Dix millions d'apostilles par an
L'apostille est un procédé qui permet à un document authentique émis dans un Etat d'être reconnu et utilisé dans un autre Etat, sans avoir besoin d'une procédure de reconnaissance compliquée et coûteuse. La convention du 5 octobre 1961 supprimant l'exigence de légalisation des actes publics étrangers, dite « convention apostille » est l'œuvre de la Conférence de La Haye de droit international privé. Elle est actuellement utilisée par quatre-vingt-dix-neuf Etats. Il s'agit de la plus utilisée parmi les trente-neuf conventions de la Conférence de La Haye de droit international privé.
La Conférence de La Haye a initié en 2006 un grand mouvement afin de permettre de faire entrer l'apostille dans l'ère numérique. Le projet e-Apostille (e-APP, pour e-Apostille Pilot Program, programme pilote d'apostilles électroniques) a pour objet de coordonner les actions des Etats afin de développer et d'harmoniser l'apostille électronique. Il doit s'étendre sur une durée de dix-huit mois. L'Espagne est partenaire du projet. La Finlande, la France et la République tchèque en sont partenaires associées.
C'est dans ce cadre que le présent séminaire régional s'est tenu dans les locaux prestigieux du Palais des Etats, au cœur d'Helsinki, accueillant une cinquantaine de participants venus de dix-neuf pays du monde entier. L'UIHJ était représentée par son premier secrétaire, Mathieu Chardon. On a noté également la présence des huissiers de justice français, très intéressés par le projet, et représentés par Jean-François Bauvin, vice-président de la Chambre nationale des huissiers de justice de France, et par Patrick Safar, secrétaire adjoint.
La réunion était présidée par Antii Leinonen, directeur des Affaires législatives du ministère de la Justice de Finlande. La Conférence de La Haye était représentée par son premier secrétaire, Christophe Bernasconi.
Antii Leinonen a ouvert le séminaire en indiquant que, malgré le froid (environ -15°C), la participation était plus forte que prévue, démontrant tout l'intérêt pour l'apostille et pour son futur. Il a souhaité à chacun des travaux fructueux en précisant que, comme c'est le cas pour les réunions de la Conférence de La Haye, des recommandations seraient faites à l'issue des travaux. José de la Mata Amaya, directeur général de la Modernisation de l'administration de la justice (ministère de la Justice d'Espagne), a également souhaité la bienvenue aux participants. Il a indiqué que le nouveau système d'e-Apostille, bientôt en vigueur en Espagne, serait présenté pendant la journée.
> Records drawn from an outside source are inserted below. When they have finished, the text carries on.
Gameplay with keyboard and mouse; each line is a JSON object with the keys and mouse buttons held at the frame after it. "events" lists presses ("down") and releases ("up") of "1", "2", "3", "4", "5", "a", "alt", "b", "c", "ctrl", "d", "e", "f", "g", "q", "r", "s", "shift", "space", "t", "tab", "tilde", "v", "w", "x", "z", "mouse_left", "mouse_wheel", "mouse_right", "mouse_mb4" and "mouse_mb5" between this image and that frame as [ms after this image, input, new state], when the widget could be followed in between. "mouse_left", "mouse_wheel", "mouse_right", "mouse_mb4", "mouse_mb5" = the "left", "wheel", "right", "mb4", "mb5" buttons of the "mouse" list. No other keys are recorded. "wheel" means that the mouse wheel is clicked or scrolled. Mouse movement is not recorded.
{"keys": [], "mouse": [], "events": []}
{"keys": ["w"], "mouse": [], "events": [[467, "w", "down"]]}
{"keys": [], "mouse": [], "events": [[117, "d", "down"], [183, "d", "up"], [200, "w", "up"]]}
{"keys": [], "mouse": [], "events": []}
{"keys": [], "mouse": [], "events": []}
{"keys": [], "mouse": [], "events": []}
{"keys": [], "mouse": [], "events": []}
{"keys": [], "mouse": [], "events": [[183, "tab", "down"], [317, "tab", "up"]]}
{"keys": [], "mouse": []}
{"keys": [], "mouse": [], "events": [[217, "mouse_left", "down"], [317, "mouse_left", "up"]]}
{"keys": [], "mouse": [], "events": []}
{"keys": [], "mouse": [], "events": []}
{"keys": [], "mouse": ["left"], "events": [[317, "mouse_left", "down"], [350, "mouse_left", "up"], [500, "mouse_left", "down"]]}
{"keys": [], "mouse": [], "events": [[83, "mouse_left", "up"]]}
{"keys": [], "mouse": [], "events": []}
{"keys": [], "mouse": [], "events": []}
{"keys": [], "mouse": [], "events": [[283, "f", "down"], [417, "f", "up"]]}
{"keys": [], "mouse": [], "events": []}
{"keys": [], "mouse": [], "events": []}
Christophe Bernasconi, 1er secrétaire de la Conférence de La Haye, a ensuite confié combien il était heureux de constater tout l'intérêt que présentent l'apostille et le projet e-APP, comme en atteste la présence de nombreux pays. Puis le premier secrétaire de la Conférence de La Haye a remercié les autorités finlandaises ainsi que l'Espagne pour leur investissement dans le projet. « Nous allons célébrer le 50e anniversaire de la convention apostille. Les cinquante prochaines années seront sûrement placées sous le signe de l'e-Apostille espagnole » a-t-il indiqué. M. Bernasconi a rappelé les grands principes de l'apostille. Avec ce procédé, l'autorité compétente délivre directement l'apostille en une seule étape. On évite donc tout un processus long, coûteux, et finalement inutile, pour permettre à un document officiel d'un Etat à être reconnu et utilisé dans un autre Etat. La convention apostille se développe rapidement. Depuis 2000, 30% de nouveaux pays l'ont ratifiée. D'ici quelques semaines, le centième pays devrait la ratifier. Selon les estimations de la Conférence de La Haye, environ dix millions d'apostilles sont émises chaque année dans le monde. Au Venezuela ou en Colombie par exemple, 6000 apostilles sont établies quotidiennement dans chaque Etat. En France, environ 400 000 apostilles sont délivrées annuellement. Le coût moyen d'une apostille est d'environ 15 euros.
Faire évoluer une convention qui donne satisfaction
Dans ces conditions, pourquoi vouloir faire évoluer une convention qui donne satisfaction ?
Dans de nombreux Etats, l'apostille est entièrement préparée manuellement, ce qui génère un travail plutôt fastidieux. Par ailleurs, il s'avère que l'origine du document n'est pas toujours vérifiée avant l'apostille. Dans certains Etats, l'apostille est simplement agrafée au document qu'elle concerne, ce qui présente un problème de sécurité. Dans d'autres pays où de nombreuses apostilles sont délivrées, l'utilisation d'un tampon peut présenter également des problèmes de sécurisation (vol ou utilisation frauduleuse des tampons). Un autre aspect est qu'il apparait que les registres des apostilles ne sont consultés qu'à titre exceptionnel.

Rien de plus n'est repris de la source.